Heute wurden wieder Gefangene gebracht. Acht Mädchen. Halb tot. Tina und die anderen kümmern sich um sie. Zwei werden nicht überleben. Das ist für DIE nicht wichtig. Wichtig sind unsere Gene. Ich weiß nicht, was sie damit meint. Sie sagt, sie wurden während des langen Fluges von den Soldaten …
13. Tag. Es ist mitten in der Nacht. Wächter kommen in die Halle. Sie sind betrunken und prügeln wahllos auf Gefangene ein. Sie reißen sie aus den Betten und treten mit ihren Stiefeln gegen Köpfe und Bäuche, bis sie sich nicht mehr bewegen. Dann zerren sie Mädchen an den Haaren aus der Halle. Eines wehrt sich mit Händen und Füßen und schreit wie am Spieß. Ein Wächter schlägt sie mit einem Gewehrkolben, bis ihr Kopf zerplatzt. Tina ist nicht hier. Sie ist am Nachmittag abgeholt worden. Als sie ging, hat sie mich traurig angesehen. Als ob sie mir sagen wollte, dass sie nicht mehr wiederkommen wird.

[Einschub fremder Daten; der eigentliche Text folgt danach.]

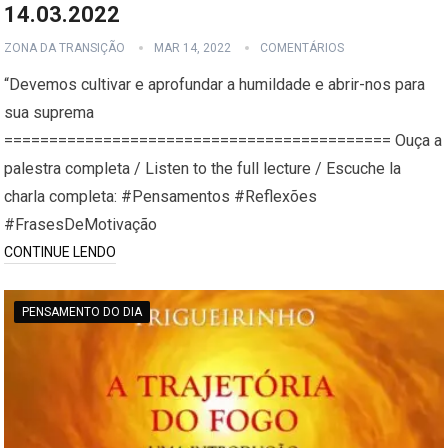
14.03.2022
ZONA DA TRANSIÇÃO
MAR 14, 2022
COMENTÁRIOS
“Devemos cultivar e aprofundar a humildade e abrir-nos para
sua suprema
=========================================== Ouça a
palestra completa / Listen to the full lecture / Escuche la
charla completa: #Pensamentos #Reflexões
#FrasesDeMotivação
CONTINUE LENDO
PENSAMENTO DO DIA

Doch sie ist zurückgekehrt. Sie hat sich verändert. Ihre Augen sind jetzt anders, sie sind schwarz. Sie legt sich schützend auf uns, als die Wächter näherkommen. Ich wusste zuerst nicht, warum die Wächter uns verschont haben, sie mussten uns doch gesehen haben?
Erst als Tina sich in ihr Bett gelegt hat, ist mir klar geworden, warum sie uns nicht mitgenommen haben. Wir sind jetzt durchsichtig, wie Puppen aus Glas. Die Wächter haben uns nicht gesehen. Tina hat uns verwandelt und nun weiß ich auch, warum wir einzigartig sind. Ihre traurigen Augen sagten, dass bald viele von uns sterben werden. Doch wir werden weiterleben, wir werden dazugehören, zu den letzten unserer Art.
Abarell war wie gelähmt. Er schüttelte den Kopf.
Die letzten ihrer Art?
Er überflog rasch die restlichen Blätter, konnte dort allerdings keine Hinweise finden, was dieses Mädchen oder die junge Frau damit gemeint haben könnte. Auf einem Blatt stand allerdings ein merkwürdiger Absatz.
15. Tag. Heute Nacht ist ein Mann auf einem Krankenbett in den Saal geschoben worden. Ich habe gedacht, es wäre ein neuer Gefangener. Doch gab es auf einmal große Aufregung im Lager. Ich war ganz hinten und habe wenig gesehen. Sie riefen Blum, es ist Blum, oder so ähnlich. Ich habe sie nur schlecht verstanden. Als sich wieder alle beruhigt haben, war der Mann auf dem Bett tot. Schrecklich zugerichtet.
Ich konnte nicht hinsehen. Ich erkannte nicht, wer er war. Doch eines war mir klar, es muss ein sehr böser Mensch gewesen sein. Sonst hätten ihn die Gefangenen hier im Lager nicht getötet und so zugerichtet. Tina hat sich alleine auf ein Bett gelegt und geweint. Ich habe sie gefragt, was sie hat. Es ist Zeit zu gehen, hat sie gesagt. Morgen werden sie uns töten. Uns alle. Ich habe Angst.
Abarell dachte nach, zählte eins und eins zusammen.
Blome ist nicht von einer Leiter gefallen. Carruaca! Ich muss ihn finden.